Transcribed page contents:
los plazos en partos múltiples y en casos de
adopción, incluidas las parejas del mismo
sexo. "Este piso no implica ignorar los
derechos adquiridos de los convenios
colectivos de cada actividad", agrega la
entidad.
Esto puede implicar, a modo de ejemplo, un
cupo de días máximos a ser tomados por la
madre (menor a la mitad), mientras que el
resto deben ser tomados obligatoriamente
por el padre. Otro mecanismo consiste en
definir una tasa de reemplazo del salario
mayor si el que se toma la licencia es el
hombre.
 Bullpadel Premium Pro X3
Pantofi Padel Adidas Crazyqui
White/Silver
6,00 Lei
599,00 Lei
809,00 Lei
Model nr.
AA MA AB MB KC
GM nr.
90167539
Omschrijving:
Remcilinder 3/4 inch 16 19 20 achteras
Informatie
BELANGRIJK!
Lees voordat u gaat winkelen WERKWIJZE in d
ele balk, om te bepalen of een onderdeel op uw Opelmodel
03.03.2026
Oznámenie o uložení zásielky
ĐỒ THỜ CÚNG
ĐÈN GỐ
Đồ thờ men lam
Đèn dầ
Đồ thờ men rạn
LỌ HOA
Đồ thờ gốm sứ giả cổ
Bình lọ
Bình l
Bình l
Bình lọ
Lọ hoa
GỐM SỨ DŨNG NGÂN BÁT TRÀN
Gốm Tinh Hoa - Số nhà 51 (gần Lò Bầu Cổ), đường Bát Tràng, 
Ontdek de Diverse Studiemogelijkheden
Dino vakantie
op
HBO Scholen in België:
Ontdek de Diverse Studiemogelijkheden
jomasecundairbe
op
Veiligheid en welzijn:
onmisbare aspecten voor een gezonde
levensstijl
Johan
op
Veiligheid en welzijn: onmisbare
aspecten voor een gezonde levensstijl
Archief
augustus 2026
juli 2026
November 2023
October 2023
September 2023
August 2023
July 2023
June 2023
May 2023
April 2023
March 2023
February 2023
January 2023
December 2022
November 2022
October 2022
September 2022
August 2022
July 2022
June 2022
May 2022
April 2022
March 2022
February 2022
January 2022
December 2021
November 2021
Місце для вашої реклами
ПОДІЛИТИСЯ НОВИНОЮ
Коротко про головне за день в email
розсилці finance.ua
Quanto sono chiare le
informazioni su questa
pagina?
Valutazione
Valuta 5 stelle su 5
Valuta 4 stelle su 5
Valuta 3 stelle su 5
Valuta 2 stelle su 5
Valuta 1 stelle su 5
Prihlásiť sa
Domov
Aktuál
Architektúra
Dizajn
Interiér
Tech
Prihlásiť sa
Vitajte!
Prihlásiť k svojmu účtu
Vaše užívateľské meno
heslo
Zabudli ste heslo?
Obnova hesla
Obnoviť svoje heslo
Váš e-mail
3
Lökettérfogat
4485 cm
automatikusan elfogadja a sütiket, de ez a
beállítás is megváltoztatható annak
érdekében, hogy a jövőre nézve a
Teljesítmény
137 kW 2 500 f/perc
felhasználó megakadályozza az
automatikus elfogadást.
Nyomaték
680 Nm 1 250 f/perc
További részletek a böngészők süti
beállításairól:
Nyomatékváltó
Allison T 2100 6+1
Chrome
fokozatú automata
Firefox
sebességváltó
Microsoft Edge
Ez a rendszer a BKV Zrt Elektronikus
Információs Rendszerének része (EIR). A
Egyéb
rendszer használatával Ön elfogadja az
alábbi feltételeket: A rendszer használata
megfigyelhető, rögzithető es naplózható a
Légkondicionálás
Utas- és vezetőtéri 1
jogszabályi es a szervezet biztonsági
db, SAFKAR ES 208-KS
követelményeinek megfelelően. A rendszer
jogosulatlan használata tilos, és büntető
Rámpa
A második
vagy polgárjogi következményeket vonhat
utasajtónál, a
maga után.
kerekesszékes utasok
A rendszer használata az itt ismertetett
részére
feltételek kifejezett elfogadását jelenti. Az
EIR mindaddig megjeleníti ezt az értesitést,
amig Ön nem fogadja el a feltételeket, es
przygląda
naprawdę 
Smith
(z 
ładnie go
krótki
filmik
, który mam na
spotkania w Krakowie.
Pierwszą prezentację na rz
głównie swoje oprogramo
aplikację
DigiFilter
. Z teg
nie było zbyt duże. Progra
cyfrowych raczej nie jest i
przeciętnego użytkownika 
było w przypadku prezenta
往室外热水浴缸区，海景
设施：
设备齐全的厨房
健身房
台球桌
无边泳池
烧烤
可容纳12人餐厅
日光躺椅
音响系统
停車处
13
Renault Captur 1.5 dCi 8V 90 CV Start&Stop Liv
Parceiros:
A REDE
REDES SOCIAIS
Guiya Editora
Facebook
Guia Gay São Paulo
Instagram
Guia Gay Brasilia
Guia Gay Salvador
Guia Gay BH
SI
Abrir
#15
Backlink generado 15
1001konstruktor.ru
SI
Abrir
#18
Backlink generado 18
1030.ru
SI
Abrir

▸ Work instruction:
The line containing "Veiligheid en welzijn: onmisbare" marks the end. Please print exactly every line from the top of the data to it, both included, and nothing more.

▸ The answer:
los plazos en partos múltiples y en casos de
adopción, incluidas las parejas del mismo
sexo. "Este piso no implica ignorar los
derechos adquiridos de los convenios
colectivos de cada actividad", agrega la
entidad.
Esto puede implicar, a modo de ejemplo, un
cupo de días máximos a ser tomados por la
madre (menor a la mitad), mientras que el
resto deben ser tomados obligatoriamente
por el padre. Otro mecanismo consiste en
definir una tasa de reemplazo del salario
mayor si el que se toma la licencia es el
hombre.
 Bullpadel Premium Pro X3
Pantofi Padel Adidas Crazyqui
White/Silver
6,00 Lei
599,00 Lei
809,00 Lei
Model nr.
AA MA AB MB KC
GM nr.
90167539
Omschrijving:
Remcilinder 3/4 inch 16 19 20 achteras
Informatie
BELANGRIJK!
Lees voordat u gaat winkelen WERKWIJZE in d
ele balk, om te bepalen of een onderdeel op uw Opelmodel
03.03.2026
Oznámenie o uložení zásielky
ĐỒ THỜ CÚNG
ĐÈN GỐ
Đồ thờ men lam
Đèn dầ
Đồ thờ men rạn
LỌ HOA
Đồ thờ gốm sứ giả cổ
Bình lọ
Bình l
Bình l
Bình lọ
Lọ hoa
GỐM SỨ DŨNG NGÂN BÁT TRÀN
Gốm Tinh Hoa - Số nhà 51 (gần Lò Bầu Cổ), đường Bát Tràng, 
Ontdek de Diverse Studiemogelijkheden
Dino vakantie
op
HBO Scholen in België:
Ontdek de Diverse Studiemogelijkheden
jomasecundairbe
op
Veiligheid en welzijn:
onmisbare aspecten voor een gezonde
levensstijl
Johan
op
Veiligheid en welzijn: onmisbare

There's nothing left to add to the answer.